- 9 tablespoons unsweetened cocoa powder
- 5 tablespoons boiling water, or more if needed
- 3/4 cup unsalted butter
- 3/4 cup white sugar
- 2 tablespoons white sugar
- 3 eggs
- 1 cup all-purpose flour
- 2 teaspoons baking powder
- 1 (8 ounces) package cream cheese, softened and cubed
- 1/4 cup unsalted butter, softened
- 1/2 teaspoon vanilla extract
- 1 cup confectioners’ sugar
- 3 drops green food coloring
- 1 (.68 oz. tube) black decorating gel
- 12 blue candy-coated milk chocolate pieces
- 4 marshmallows
- 3 dark-colored fruit leather
- 2 tablespoons confectioners’ sugar
- 1/2 teaspoon lemon juice, or more as needed
- 3 tablespoons silver dragees decorating a candy
- 24 sunflower seeds
- Prep: 30m
- Cook: 10m
- Ready In: 2h 10m
- Preheat the oven to 400 degrees F (200 degrees C). Grease a 12-cup muffin tin or line cups with paper liners.

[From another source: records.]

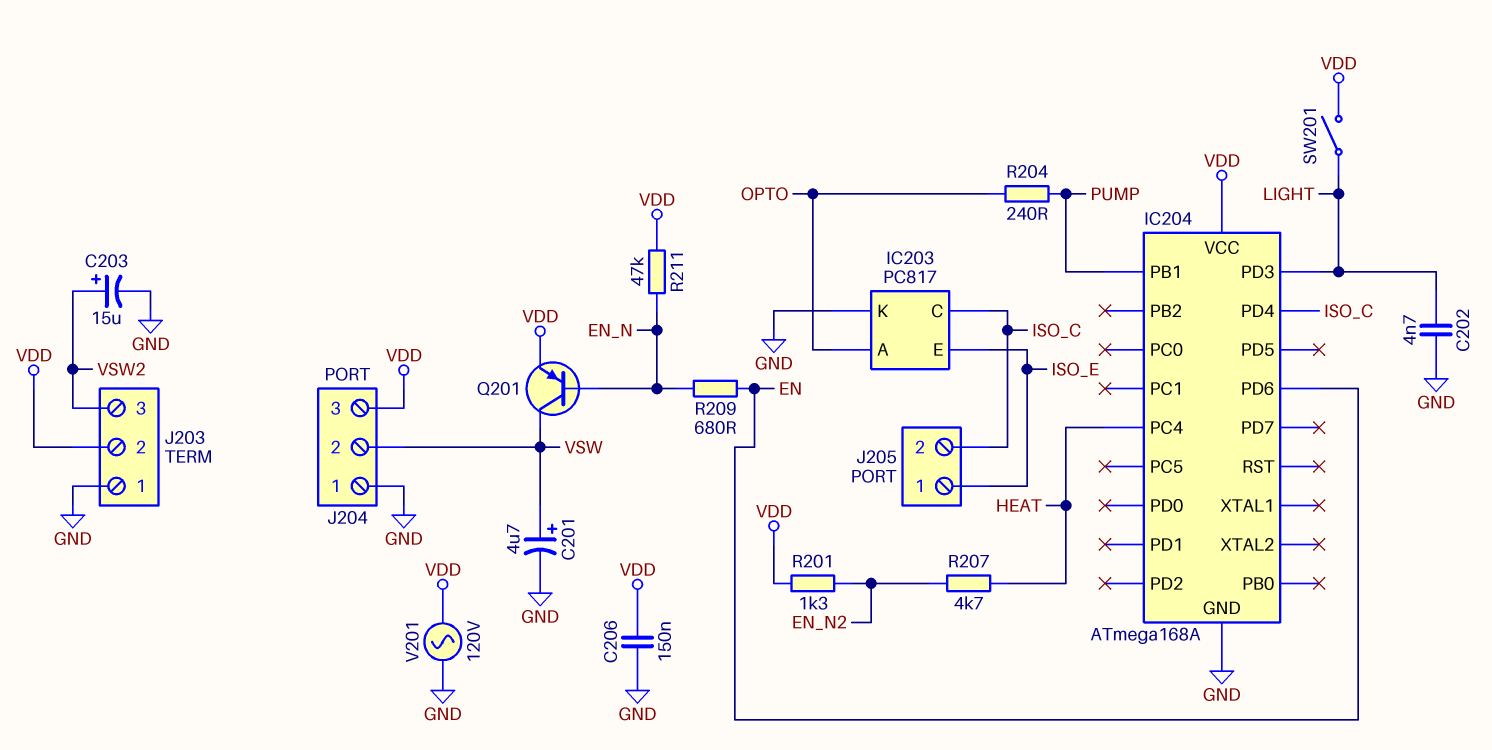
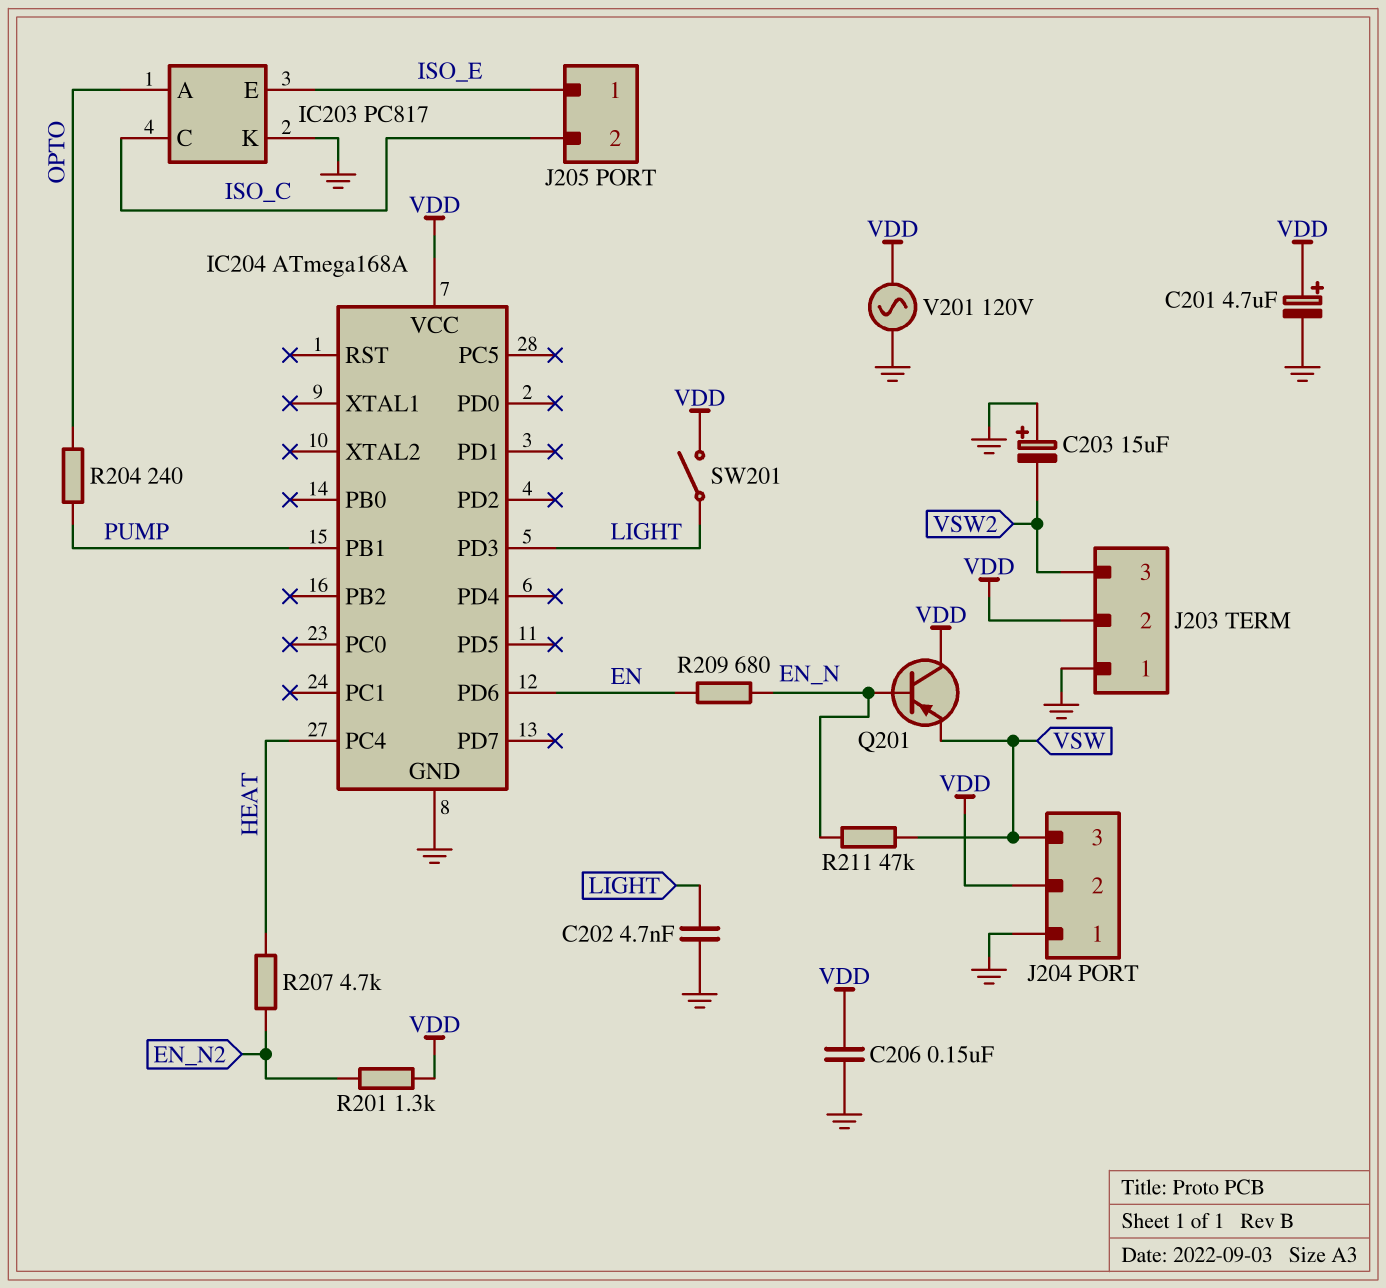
C201: 4.7uF (plus VSW, minus GND) -> 4.7uF (plus VDD, minus GND)
C203: 15uF (plus VSW2, minus GND) -> 15uF (plus GND, minus VSW2)
IC204 pin PD4: ISO_C -> none
J204 pin 2: VSW -> VDD
J204 pin 3: VDD -> VSW
Q201: PNP (B EN_N, C VSW, E VDD) -> PNP (B EN_N, C VDD, E VSW)
R211: 47k (EN_N, VDD) -> 47k (EN_N, VSW)

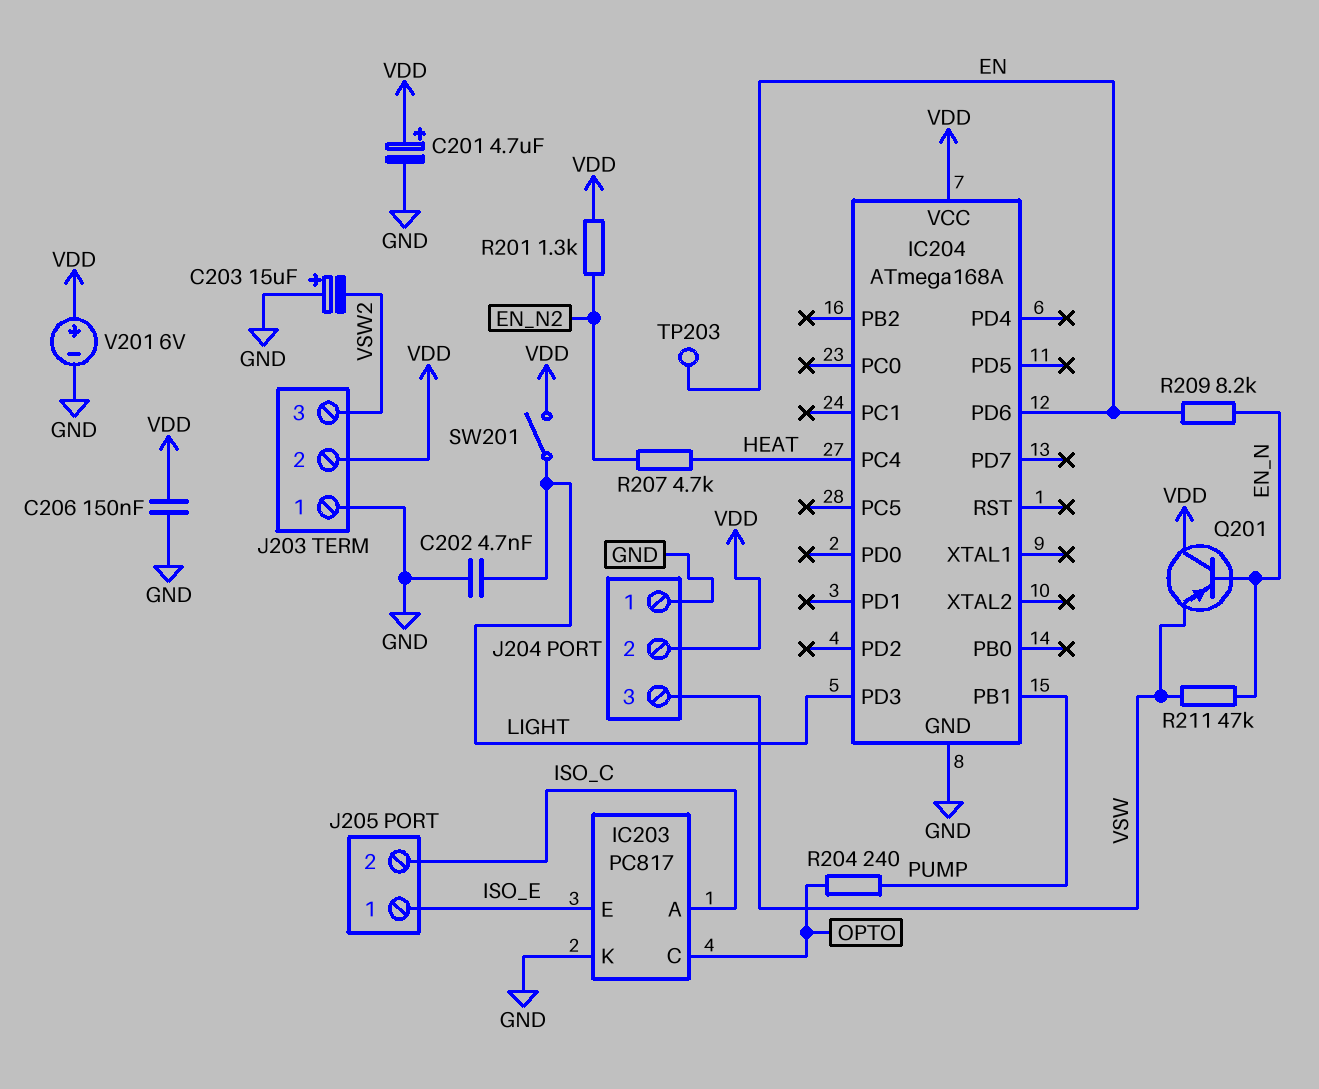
IC203 pin A: OPTO -> ISO_C
IC203 pin C: ISO_C -> OPTO
R209: 680 (EN, EN_N) -> 8.2k (EN, EN_N)
TP203: none -> test point (EN)
V201: AC 120V (GND, VDD) -> 6V (plus VDD, minus GND)

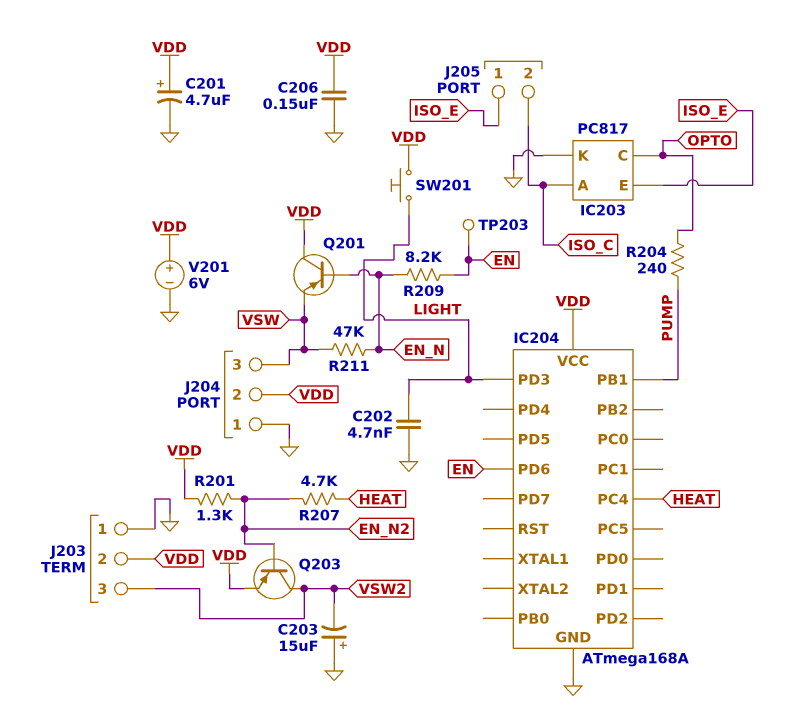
Q203: none -> PNP (B EN_N2, C VSW2, E VDD)
SW201: switch (LIGHT, VDD) -> button (LIGHT, VDD)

- Sift cocoa powder into a large bowl and add 5 tablespoons boiling water. Stir into a thick paste, adding more water, 1 tablespoon at a time, if needed. Add 3/4 cup butter and 3/4 cup plus 2 tablespoons sugar and beat with an electric mixer until smooth and creamy. Beat in eggs one at a time, beating well after each addition, until batter is smooth.
- Mix flour and baking powder in a bowl and stir into the batter until well combined. Spoon batter into the prepared muffin cups, filling each 2/3 to the top using an ice cream scoop.
- Bake in the preheated oven until tops spring back when lightly pressed and a toothpick comes out clean, 10 to 15 minutes. Allow to cool in muffin tin for a few minutes; transfer to wire rack and cool completely about 1 hour.
- Beat cream cheese and 1/4 cup butter together in a bowl until creamy. Mix in vanilla extract. Stir in 1 cup confectioners’ sugar gradually until frosting is smooth. Mix in green food coloring.
- Frost each cupcake with a thin layer of green frosting and refrigerate for 30 minutes to make decorating easier. Frost with a second thin layer of green frosting.
- Draw a small dot with the black decorating gel on each candy-coated milk chocolate piece for the pupil. Cut marshmallows into 4 slices with a sharp knife and stick 1 blue pupil in the center of each marshmallow piece.
- Cut fruit leather into crescent shapes or semi-circles for the mouths using small sharp scissors.
- Mix 2 tablespoons confectioners’ sugar with lemon juice in a bowl to make icing. Glue silver dragees onto the fruit leather mouths using a toothpick dipped in icing.
- Assemble cyclops by placing a mouth and one marshmallow eye onto each cupcake. Stick 2 sunflower seeds on top of the cupcake for the horns.
Per Serving: 425 calories; 25.2 g fat; 48.2 g carbohydrates; 5.3 g protein; 102 mg cholesterol; 276 mg sodium.